• Directions
Your job is to retype the records exactly while dropping every picture.
Data extracts Start Marker
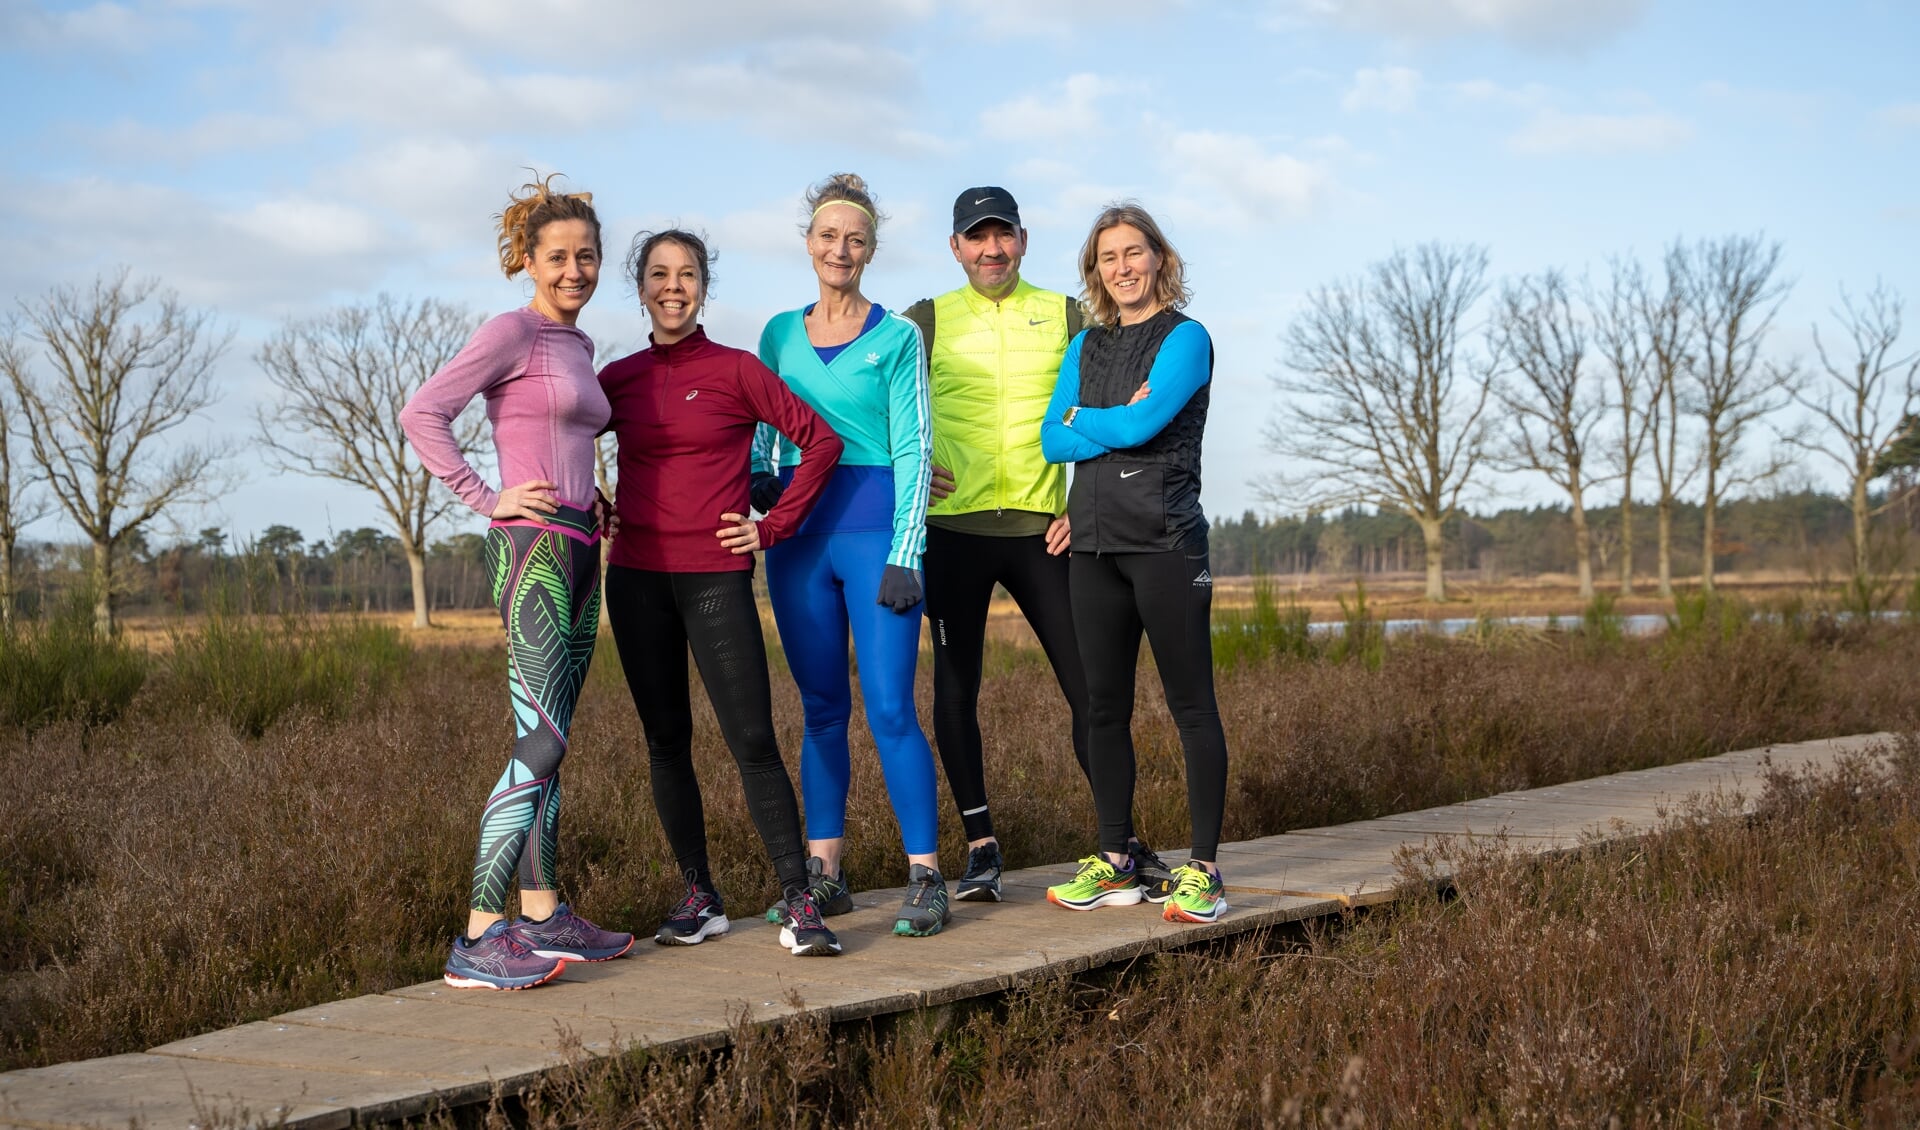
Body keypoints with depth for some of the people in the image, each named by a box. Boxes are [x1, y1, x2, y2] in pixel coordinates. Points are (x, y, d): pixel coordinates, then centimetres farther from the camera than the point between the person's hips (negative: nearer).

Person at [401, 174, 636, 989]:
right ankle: (479, 938, -15)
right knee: (542, 742, -15)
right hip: (535, 547, -9)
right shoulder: (512, 333, -6)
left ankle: (542, 917, 18)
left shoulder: (578, 346, 18)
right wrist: (487, 500, -13)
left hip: (579, 551, 9)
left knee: (548, 743, 11)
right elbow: (421, 414, -13)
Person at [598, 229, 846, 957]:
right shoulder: (620, 378, 8)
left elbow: (821, 439, -1)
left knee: (753, 741, -8)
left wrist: (776, 526, -4)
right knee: (665, 741, 6)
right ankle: (699, 899, 15)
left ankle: (799, 904, -6)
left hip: (717, 577, -4)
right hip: (637, 578, 4)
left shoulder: (736, 370, -1)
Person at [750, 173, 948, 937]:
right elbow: (760, 431, 18)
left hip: (874, 526, -4)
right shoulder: (780, 335, 13)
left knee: (890, 709, -8)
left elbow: (912, 450, -3)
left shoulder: (896, 337, 2)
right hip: (797, 531, 4)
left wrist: (905, 555, -11)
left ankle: (926, 876, -2)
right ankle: (823, 873, 15)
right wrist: (756, 478, -5)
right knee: (821, 708, 9)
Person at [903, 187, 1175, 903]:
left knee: (1088, 683, -1)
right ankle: (980, 848, 11)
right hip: (954, 528, 0)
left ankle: (1123, 841, 7)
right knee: (956, 689, 1)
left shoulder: (1064, 315, 10)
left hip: (1041, 528, 1)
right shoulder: (928, 321, 7)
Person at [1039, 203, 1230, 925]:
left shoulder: (1185, 338, -2)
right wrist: (1116, 422, -8)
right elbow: (1053, 440, 7)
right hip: (1094, 540, 6)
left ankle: (1203, 870, 0)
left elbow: (1142, 425, -15)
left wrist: (1080, 418, 2)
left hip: (1164, 539, -6)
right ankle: (1113, 864, 17)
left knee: (1191, 704, -4)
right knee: (1105, 706, 8)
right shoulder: (1088, 346, 16)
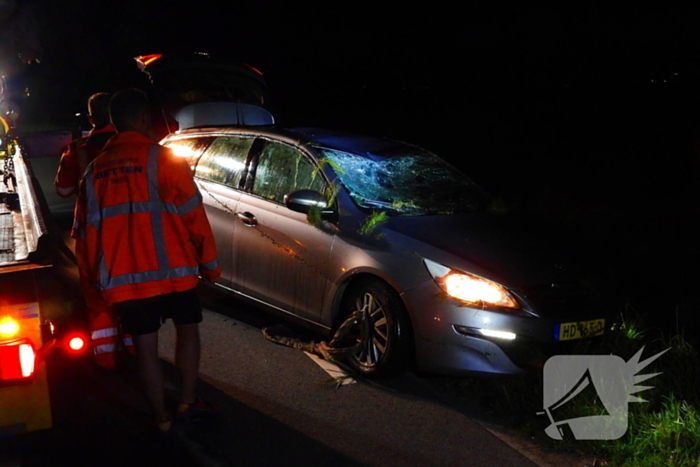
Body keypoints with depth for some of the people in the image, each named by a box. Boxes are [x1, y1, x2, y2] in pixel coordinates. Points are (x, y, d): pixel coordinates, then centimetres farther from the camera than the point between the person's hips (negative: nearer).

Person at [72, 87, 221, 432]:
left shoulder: (94, 170, 10)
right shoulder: (162, 159, -5)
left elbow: (84, 232, 13)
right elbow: (193, 215, -7)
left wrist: (95, 278, 23)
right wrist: (209, 263, 3)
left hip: (121, 278, 4)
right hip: (170, 270, -3)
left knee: (144, 344, 10)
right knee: (187, 329, 16)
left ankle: (161, 417, 17)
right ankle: (188, 402, 17)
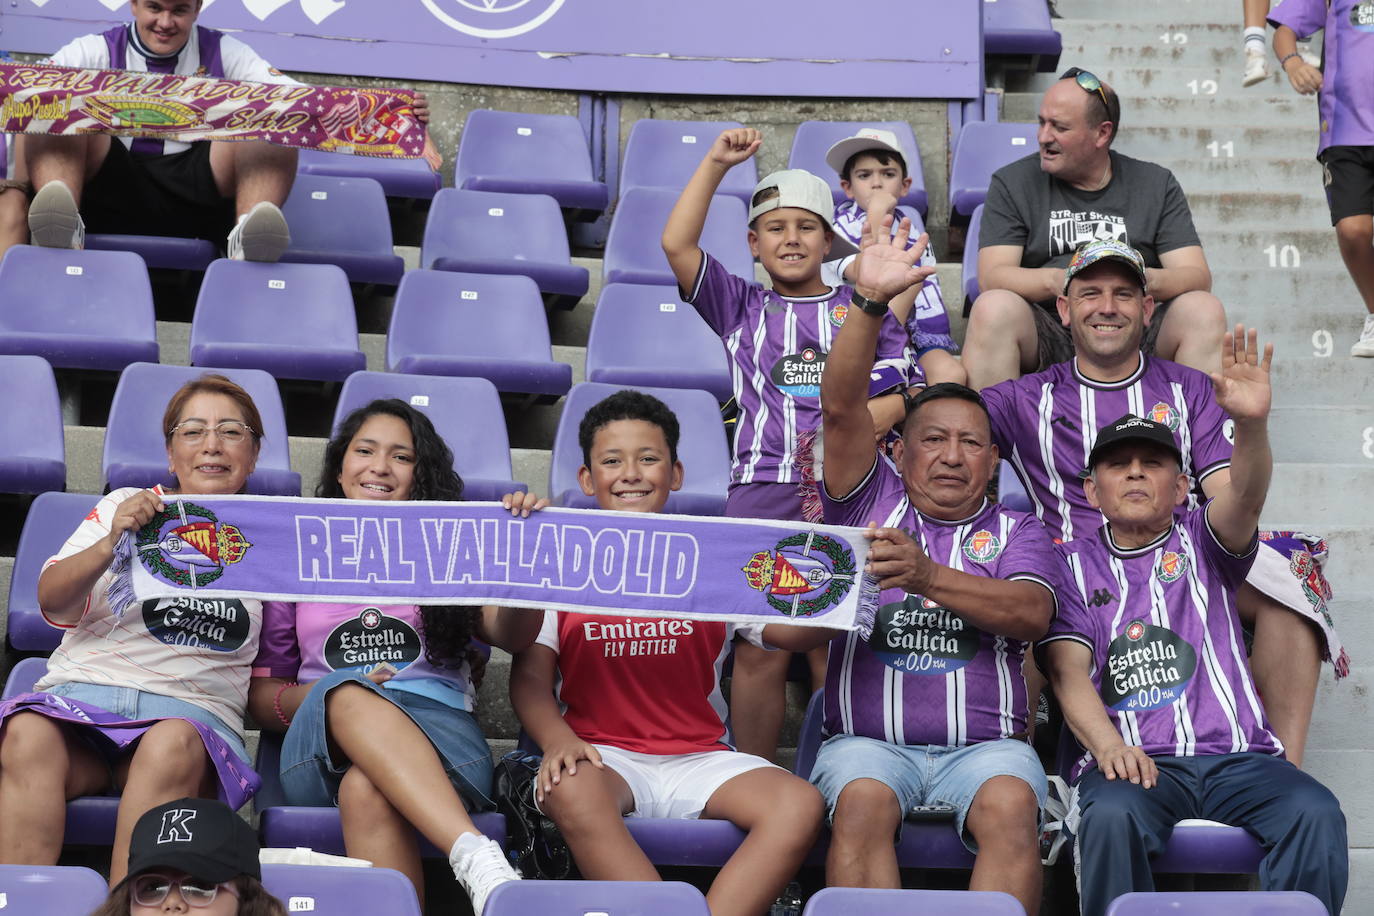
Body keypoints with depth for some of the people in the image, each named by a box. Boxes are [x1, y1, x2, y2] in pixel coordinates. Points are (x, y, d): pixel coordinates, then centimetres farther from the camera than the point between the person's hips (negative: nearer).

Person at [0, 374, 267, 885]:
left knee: (172, 745, -38)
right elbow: (53, 603, 10)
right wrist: (111, 542, -7)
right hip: (82, 689, 1)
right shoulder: (125, 506, 23)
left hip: (194, 706, -1)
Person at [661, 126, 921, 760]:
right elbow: (677, 244, 5)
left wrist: (882, 412, -12)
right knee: (760, 648, -3)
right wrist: (715, 165, 3)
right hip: (763, 489, 0)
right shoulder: (741, 307, 16)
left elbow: (905, 386, 10)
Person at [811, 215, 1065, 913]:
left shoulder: (1016, 531, 17)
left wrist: (927, 576, -17)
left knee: (1010, 806, -32)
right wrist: (870, 301, -12)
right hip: (868, 738, 0)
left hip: (983, 742, 0)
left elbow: (1032, 614, -4)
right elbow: (842, 407, 2)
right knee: (860, 805, -32)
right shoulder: (871, 502, 17)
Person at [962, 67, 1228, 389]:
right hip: (1046, 337, -1)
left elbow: (1198, 277, 2)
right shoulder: (1013, 183, 9)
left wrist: (1147, 280, -21)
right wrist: (1056, 280, -24)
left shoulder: (1157, 184, 13)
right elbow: (991, 277, -4)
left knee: (1205, 311, -25)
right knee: (994, 308, -31)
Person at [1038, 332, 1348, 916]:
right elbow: (1070, 672, 1)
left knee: (1316, 813, -28)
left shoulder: (1201, 542, 17)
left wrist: (1252, 423, -28)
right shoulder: (1074, 565, 14)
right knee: (1110, 816, -35)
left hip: (1235, 754, 2)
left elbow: (1246, 498, -6)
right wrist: (1108, 745, -20)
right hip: (1132, 758, -1)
Data extracts End Marker
• Solution to this exercise
Body keypoints with depth for some of the people in the image, each named by a box. Boxes are [x1, y1, x2, y2] in pixel coordinates. Points are (x, y, d): pixel coordinates, then centimetres farther from the camera than the point between the person's hips (negative: nearer).

Person at [401, 174, 636, 989]:
right ankle: (479, 938, -15)
right knee: (542, 742, -15)
right hip: (535, 547, -9)
right shoulder: (512, 333, -6)
left ankle: (542, 917, 18)
left shoulder: (578, 346, 18)
right wrist: (487, 500, -13)
left hip: (579, 551, 9)
left knee: (548, 743, 11)
right elbow: (421, 414, -13)
Person at [598, 229, 846, 957]:
right shoulder: (620, 378, 8)
left elbow: (821, 439, -1)
left knee: (753, 741, -8)
left wrist: (776, 526, -4)
right knee: (665, 741, 6)
right ankle: (699, 899, 15)
left ankle: (799, 904, -6)
left hip: (717, 577, -4)
right hip: (637, 578, 4)
left shoulder: (736, 370, -1)
Person at [750, 173, 948, 937]:
right elbow: (760, 431, 18)
left hip: (874, 526, -4)
right shoulder: (780, 335, 13)
left knee: (890, 709, -8)
left elbow: (912, 450, -3)
left shoulder: (896, 337, 2)
right hip: (797, 531, 4)
left wrist: (905, 555, -11)
left ankle: (926, 876, -2)
right ankle: (823, 873, 15)
right wrist: (756, 478, -5)
right knee: (821, 708, 9)
Person at [903, 187, 1175, 903]:
left knee: (1088, 683, -1)
right ankle: (980, 848, 11)
right hip: (954, 528, 0)
left ankle: (1123, 841, 7)
right knee: (956, 689, 1)
left shoulder: (1064, 315, 10)
left hip: (1041, 528, 1)
right shoulder: (928, 321, 7)
Person at [1039, 203, 1230, 925]:
left shoulder: (1185, 338, -2)
right wrist: (1116, 422, -8)
right elbow: (1053, 440, 7)
right hip: (1094, 540, 6)
left ankle: (1203, 870, 0)
left elbow: (1142, 425, -15)
left wrist: (1080, 418, 2)
left hip: (1164, 539, -6)
right ankle: (1113, 864, 17)
left knee: (1191, 704, -4)
right knee: (1105, 706, 8)
right shoulder: (1088, 346, 16)
Body keypoints with depth for some of the people in the image, each named by a box. Boxes are [x1, y1, x2, y2] in pixel coordinates. Points are (x, y, d): pixel coordinates, then centimetres farther from the camera than the point between the person's hips (negative: nearer).

Person at [72, 87, 221, 432]:
left shoulder: (94, 170, 10)
right shoulder: (162, 159, -5)
left elbow: (84, 232, 13)
right elbow: (193, 215, -7)
left wrist: (95, 278, 23)
right wrist: (209, 263, 3)
left hip: (121, 278, 4)
right hip: (170, 270, -3)
left knee: (144, 344, 10)
right knee: (187, 329, 16)
left ankle: (161, 417, 17)
right ankle: (188, 402, 17)
Body keypoints with depth for some of the people in the image, each named by a box. Boxes are [x1, y1, x2, y2] in pixel coordinates. Points are (x, y, d): pixel coordinates, then centimetres farther from the camera than the point between the person's hips (negative: nearer).

Person at [0, 374, 267, 885]:
left knee: (172, 745, -38)
right elbow: (53, 603, 10)
right wrist: (111, 542, -7)
right hip: (82, 689, 1)
right shoulder: (125, 506, 23)
left hip: (194, 706, -1)
Person at [661, 126, 921, 760]:
right elbow: (677, 244, 5)
left wrist: (882, 412, -12)
right knee: (760, 648, -3)
right wrist: (715, 165, 3)
right hip: (763, 489, 0)
right shoulder: (741, 307, 16)
left elbow: (905, 386, 10)
Person at [811, 215, 1065, 913]:
left shoulder: (1016, 531, 17)
left wrist: (927, 576, -17)
left knee: (1010, 806, -32)
right wrist: (870, 301, -12)
right hip: (868, 738, 0)
left hip: (983, 742, 0)
left elbow: (1032, 614, -4)
right elbow: (842, 407, 2)
right knee: (860, 805, -32)
right shoulder: (871, 502, 17)
Person at [962, 67, 1228, 389]:
right hip: (1046, 337, -1)
left elbow: (1198, 277, 2)
right shoulder: (1013, 183, 9)
left wrist: (1147, 280, -21)
right wrist: (1056, 280, -24)
left shoulder: (1157, 184, 13)
right elbow: (991, 277, -4)
left knee: (1205, 311, -25)
right knee: (994, 308, -31)
Person at [1038, 332, 1348, 916]:
right elbow: (1070, 672, 1)
left knee: (1316, 813, -28)
left shoulder: (1201, 542, 17)
left wrist: (1252, 423, -28)
right shoulder: (1074, 565, 14)
right knee: (1110, 816, -35)
left hip: (1235, 754, 2)
left elbow: (1246, 498, -6)
right wrist: (1108, 745, -20)
right hip: (1132, 758, -1)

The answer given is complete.